- [SOURCE PASSAGE]
# # # #
That’s true. I did leave out the “only-engineer” side, although in my mind, this fits into my second category in the sense that if the “creative” and/or “performance” work is largely being done by someone else, then your need for a plugin that generates 12 tracks of rythm, and a box for backing vocals is likely to be reduced. Maybe I should come up with some other duality :slight_smile:

Its interesting because it brings implicitly the question of what could be Ardour at the end. In 3 or 5 years will Ardour be a finished “product” or will it continue to evolve ? The industry has evolved from various specialised branches to a somehow large focus. For instance there were at first pure MIDI editors (like Cubase or Logic), and pure audio editors like Samplitude, Protools, and the both have merged into a common tree. Some sort of integrated multi-usage musical DAW. Ardour belongs to the audio editor category that have seen on the late MIDI features coming. I think Ardour will retain some of its original flavor to be on the audio ingeneer side. Its nice because currently there is no real alternative under Linux and its important to have at least a tool that can make serious job done.
# # # #
- [GOAL 1]
Return the Ardour post word for word, in full.
The Ardour post and the listing that follows it are unrelated to each other.

- [INPUT RECORDS]
# # # #
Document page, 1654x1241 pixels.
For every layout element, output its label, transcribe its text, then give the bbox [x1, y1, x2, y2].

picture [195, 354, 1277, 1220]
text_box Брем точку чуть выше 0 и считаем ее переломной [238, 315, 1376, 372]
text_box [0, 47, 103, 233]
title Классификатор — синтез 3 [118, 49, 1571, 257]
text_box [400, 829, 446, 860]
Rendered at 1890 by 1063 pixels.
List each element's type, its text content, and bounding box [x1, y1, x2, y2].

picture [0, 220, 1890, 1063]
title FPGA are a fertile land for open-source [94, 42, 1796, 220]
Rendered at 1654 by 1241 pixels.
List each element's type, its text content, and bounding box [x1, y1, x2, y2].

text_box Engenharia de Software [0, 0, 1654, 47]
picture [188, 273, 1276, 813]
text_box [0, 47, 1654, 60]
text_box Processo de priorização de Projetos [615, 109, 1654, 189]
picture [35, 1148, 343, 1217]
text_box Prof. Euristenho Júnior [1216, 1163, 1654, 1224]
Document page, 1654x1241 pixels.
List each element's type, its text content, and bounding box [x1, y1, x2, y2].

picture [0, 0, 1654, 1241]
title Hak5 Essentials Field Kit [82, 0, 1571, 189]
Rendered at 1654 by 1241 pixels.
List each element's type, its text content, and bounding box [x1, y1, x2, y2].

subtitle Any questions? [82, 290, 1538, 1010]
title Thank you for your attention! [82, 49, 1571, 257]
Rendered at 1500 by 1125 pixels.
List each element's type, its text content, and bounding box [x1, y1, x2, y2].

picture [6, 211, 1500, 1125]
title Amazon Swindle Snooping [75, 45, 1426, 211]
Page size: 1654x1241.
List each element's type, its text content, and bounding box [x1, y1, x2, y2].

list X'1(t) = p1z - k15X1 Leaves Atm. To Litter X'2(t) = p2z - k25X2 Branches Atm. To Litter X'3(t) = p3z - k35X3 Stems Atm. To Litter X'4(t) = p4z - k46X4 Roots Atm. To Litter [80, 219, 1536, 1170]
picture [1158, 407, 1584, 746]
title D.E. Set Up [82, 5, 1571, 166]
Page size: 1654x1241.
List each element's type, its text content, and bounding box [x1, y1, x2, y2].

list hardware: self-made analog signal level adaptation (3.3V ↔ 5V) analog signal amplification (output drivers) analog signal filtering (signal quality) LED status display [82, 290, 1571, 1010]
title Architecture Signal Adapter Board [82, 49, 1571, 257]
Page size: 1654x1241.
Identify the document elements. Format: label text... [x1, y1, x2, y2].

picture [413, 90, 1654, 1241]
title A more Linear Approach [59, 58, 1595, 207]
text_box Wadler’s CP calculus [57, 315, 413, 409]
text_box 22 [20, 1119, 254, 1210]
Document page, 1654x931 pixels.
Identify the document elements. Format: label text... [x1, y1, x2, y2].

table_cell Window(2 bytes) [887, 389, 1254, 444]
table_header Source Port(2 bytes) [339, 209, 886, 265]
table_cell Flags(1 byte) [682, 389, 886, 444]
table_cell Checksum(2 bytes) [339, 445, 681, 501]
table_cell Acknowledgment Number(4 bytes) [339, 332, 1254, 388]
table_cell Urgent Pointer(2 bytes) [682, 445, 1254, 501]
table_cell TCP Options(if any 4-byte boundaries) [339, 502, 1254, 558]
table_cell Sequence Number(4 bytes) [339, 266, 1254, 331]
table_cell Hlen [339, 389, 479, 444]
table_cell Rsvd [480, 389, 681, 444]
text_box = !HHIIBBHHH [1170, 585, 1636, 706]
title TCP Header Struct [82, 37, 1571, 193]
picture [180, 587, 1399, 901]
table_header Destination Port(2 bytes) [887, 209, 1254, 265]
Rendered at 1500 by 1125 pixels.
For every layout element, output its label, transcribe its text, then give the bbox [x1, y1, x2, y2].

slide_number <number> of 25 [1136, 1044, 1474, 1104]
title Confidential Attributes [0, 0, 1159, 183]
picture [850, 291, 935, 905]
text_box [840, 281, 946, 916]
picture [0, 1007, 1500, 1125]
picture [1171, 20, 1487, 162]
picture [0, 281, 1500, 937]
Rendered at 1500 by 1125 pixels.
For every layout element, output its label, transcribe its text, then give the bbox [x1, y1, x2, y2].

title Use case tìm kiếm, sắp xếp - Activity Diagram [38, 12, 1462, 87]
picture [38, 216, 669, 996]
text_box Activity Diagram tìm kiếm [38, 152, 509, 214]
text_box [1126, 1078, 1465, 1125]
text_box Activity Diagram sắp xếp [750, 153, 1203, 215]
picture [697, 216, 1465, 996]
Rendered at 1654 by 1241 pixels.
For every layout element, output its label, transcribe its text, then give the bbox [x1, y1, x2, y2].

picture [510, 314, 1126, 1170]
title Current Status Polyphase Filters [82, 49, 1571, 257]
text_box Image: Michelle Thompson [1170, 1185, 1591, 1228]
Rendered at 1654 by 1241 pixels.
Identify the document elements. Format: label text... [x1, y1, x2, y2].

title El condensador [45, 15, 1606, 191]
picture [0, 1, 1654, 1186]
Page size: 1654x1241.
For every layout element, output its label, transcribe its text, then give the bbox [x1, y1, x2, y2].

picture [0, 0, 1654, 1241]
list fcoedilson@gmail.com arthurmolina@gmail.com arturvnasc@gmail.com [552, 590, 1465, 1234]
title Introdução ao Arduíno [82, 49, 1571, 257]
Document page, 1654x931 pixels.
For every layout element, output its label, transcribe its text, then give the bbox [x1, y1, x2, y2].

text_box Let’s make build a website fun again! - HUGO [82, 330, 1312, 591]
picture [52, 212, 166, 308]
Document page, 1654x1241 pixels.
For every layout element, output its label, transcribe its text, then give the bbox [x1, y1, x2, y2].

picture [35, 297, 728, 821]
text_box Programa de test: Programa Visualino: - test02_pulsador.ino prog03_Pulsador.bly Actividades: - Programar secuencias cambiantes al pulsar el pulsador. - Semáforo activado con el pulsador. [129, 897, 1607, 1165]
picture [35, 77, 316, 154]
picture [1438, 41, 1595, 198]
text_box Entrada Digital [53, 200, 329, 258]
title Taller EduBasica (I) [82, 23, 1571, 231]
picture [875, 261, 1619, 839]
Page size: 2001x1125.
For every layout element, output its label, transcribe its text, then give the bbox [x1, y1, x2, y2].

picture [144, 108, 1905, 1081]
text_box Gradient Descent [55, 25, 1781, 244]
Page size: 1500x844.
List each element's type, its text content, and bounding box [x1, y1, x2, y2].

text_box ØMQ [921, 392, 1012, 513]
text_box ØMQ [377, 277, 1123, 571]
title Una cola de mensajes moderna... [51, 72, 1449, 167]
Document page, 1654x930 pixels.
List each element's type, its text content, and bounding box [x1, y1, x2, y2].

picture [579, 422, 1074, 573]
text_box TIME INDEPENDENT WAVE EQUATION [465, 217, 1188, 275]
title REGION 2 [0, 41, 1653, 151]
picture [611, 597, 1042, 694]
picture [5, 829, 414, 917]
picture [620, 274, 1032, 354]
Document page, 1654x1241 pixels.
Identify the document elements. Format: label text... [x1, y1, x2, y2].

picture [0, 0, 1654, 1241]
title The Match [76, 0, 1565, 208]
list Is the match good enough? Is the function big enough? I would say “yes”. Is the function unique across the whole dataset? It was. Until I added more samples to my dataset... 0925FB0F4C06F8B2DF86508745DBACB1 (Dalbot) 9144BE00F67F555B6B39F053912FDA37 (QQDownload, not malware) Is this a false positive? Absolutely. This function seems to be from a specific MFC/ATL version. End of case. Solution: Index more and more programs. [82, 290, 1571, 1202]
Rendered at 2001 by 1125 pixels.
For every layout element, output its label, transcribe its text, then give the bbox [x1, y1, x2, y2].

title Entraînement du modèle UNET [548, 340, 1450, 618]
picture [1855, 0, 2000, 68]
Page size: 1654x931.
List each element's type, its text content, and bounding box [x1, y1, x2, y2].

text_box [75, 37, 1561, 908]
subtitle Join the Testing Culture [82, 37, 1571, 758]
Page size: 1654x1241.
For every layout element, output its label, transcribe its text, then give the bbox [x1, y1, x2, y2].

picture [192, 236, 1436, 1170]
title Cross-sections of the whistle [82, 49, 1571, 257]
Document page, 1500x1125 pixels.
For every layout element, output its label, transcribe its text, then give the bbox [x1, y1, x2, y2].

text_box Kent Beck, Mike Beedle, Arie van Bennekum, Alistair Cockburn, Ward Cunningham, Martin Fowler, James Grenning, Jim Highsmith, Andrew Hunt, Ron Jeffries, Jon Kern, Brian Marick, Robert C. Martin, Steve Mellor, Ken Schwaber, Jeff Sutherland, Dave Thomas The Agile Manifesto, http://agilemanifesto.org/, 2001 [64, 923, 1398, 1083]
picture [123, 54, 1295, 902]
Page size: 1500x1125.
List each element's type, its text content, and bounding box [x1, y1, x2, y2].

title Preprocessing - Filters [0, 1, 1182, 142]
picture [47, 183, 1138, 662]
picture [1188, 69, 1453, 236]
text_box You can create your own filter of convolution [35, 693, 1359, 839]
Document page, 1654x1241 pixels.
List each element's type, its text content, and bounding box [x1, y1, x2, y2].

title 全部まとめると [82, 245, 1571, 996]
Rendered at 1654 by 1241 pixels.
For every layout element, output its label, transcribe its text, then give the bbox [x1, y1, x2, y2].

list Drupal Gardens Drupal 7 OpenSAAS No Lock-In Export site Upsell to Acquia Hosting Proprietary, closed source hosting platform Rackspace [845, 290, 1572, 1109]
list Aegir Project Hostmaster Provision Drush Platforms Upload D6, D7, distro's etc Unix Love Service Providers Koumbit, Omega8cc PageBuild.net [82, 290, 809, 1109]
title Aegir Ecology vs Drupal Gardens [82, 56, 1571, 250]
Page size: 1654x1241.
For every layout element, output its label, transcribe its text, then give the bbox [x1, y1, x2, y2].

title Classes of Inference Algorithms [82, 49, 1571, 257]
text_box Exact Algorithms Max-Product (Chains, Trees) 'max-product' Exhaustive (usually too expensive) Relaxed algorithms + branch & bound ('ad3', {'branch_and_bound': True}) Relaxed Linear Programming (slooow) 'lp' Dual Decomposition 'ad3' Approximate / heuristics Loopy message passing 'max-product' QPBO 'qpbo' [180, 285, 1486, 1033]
# # # #
- [GOAL 2]
In the listing, edit the part that runs from its first line through the line containing "text_box [400, 829, 446, 860]" by replacing "layout element" with "page region" and changing nothing else. Output only that edited part.

- [COMPLETE ANSWER 1]
That’s true. I did leave out the “only-engineer” side, although in my mind, this fits into my second category in the sense that if the “creative” and/or “performance” work is largely being done by someone else, then your need for a plugin that generates 12 tracks of rythm, and a box for backing vocals is likely to be reduced. Maybe I should come up with some other duality :slight_smile:

Its interesting because it brings implicitly the question of what could be Ardour at the end. In 3 or 5 years will Ardour be a finished “product” or will it continue to evolve ? The industry has evolved from various specialised branches to a somehow large focus. For instance there were at first pure MIDI editors (like Cubase or Logic), and pure audio editors like Samplitude, Protools, and the both have merged into a common tree. Some sort of integrated multi-usage musical DAW. Ardour belongs to the audio editor category that have seen on the late MIDI features coming. I think Ardour will retain some of its original flavor to be on the audio ingeneer side. Its nice because currently there is no real alternative under Linux and its important to have at least a tool that can make serious job done.

- [COMPLETE ANSWER 2]
Document page, 1654x1241 pixels.
For every page region, output its label, transcribe its text, then give the bbox [x1, y1, x2, y2].

picture [195, 354, 1277, 1220]
text_box Брем точку чуть выше 0 и считаем ее переломной [238, 315, 1376, 372]
text_box [0, 47, 103, 233]
title Классификатор — синтез 3 [118, 49, 1571, 257]
text_box [400, 829, 446, 860]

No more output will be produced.